THE Scholarly Web - 5 June 2014

Weekly transmissions from the blogosphere

June 5, 2014

Academic opinions of Wikipedia and open access will improve with more active involvement. So claims the title of a posting on the London School of Economics’ Impact of Social Sciences blog.

Written by Lu Xiao, assistant professor in the Faculty of Information and Media Studies at the University of Western Ontario, the blog provides a summary of her research on academics’ perceptions of Wikipedia as an outlet for academic publishing.

“Social and technological advances have brought about significant changes in methods of publication, particularly via a shift to electronic or online media,” she writes. “The openaccess publishing model is predicated upon that shift.

“In the past decade there has been a proliferation of free online information beyond the academic journal,” she continues, highlighting the user-generated Wikipedia, the world’s largest online encyclopedia, as one of the most prominent examples.

“Of its more than 4 million articles in English, over 3,800 are featured, meaning they have undergone a peer-review process and are considered well-written, comprehensive, well-sourced, neutral, and stable.”

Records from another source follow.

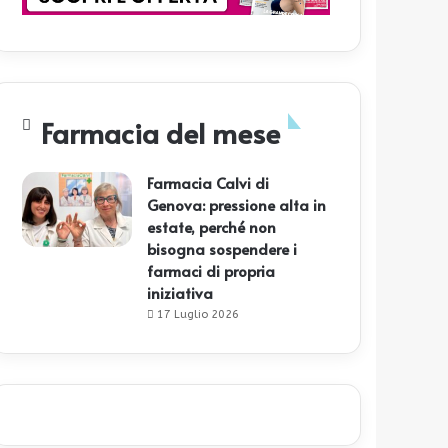
Farmacia del mese
Farmacia Calvi di
Genova: pressione alta in
estate, perché non
bisogna sospendere i
farmaci di propria
iniziativa
17 Luglio 2026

Professor Xiao drew up a survey to investigate academic researchers’ knowledge and perceptions of both open access journals and Wikipedia, which was administered online from October 2011 to April 2012. The sample included 65 men and 49 women, with six respondents choosing to not disclose their gender.

“Our results showed that the respondents’ experiences with Wikipedia are limited and gender is a factor,” she says. “Specifically, male researchers are more likely to have edited as a registered user, and have written an article on Wikipedia”, which is consistent with a recognised Wikipedia “gender gap”, she writes.

“The respondents acknowledged the benefit of publishing in Wikipedia being a larger user base, but they are mainly concerned about the qualification of a Wikipedia user as a reviewer [and] the conflict between original research and current Wikipedia policy.”

Three-quarters of respondents said that they “did not feel comfortable having other researchers edit their paper-in-progress”, even if the researchers were in the same community, she reveals.

“Major disadvantages of Wikipedia in comparison to open-access journals included questionable stability, absence of integration with libraries and scholarly search engines, lower quality, less credibility, less academic acceptance, and less impact on academia,” Professor Xiao adds. Just 3 per cent of respondents did not think there were any disadvantages.

However, despite this, the research suggested that a lack of experience with Wikipedia negatively affected researchers’ perceptions, and that the academic community’s perception would become “more positive with more active involvement in Wikipedia”.

The respondents also acknowledged some “major advantages” of using Wikipedia over open access journals, including cost reductions, timely review, post-publication corrections, and making articles available before validation. “However, 26% of respondents did not see any advantage,” Professor Xiao says.

The article, “Academic opinions of Wikipedia and open-access publishing”, is published online at Emerald Insight.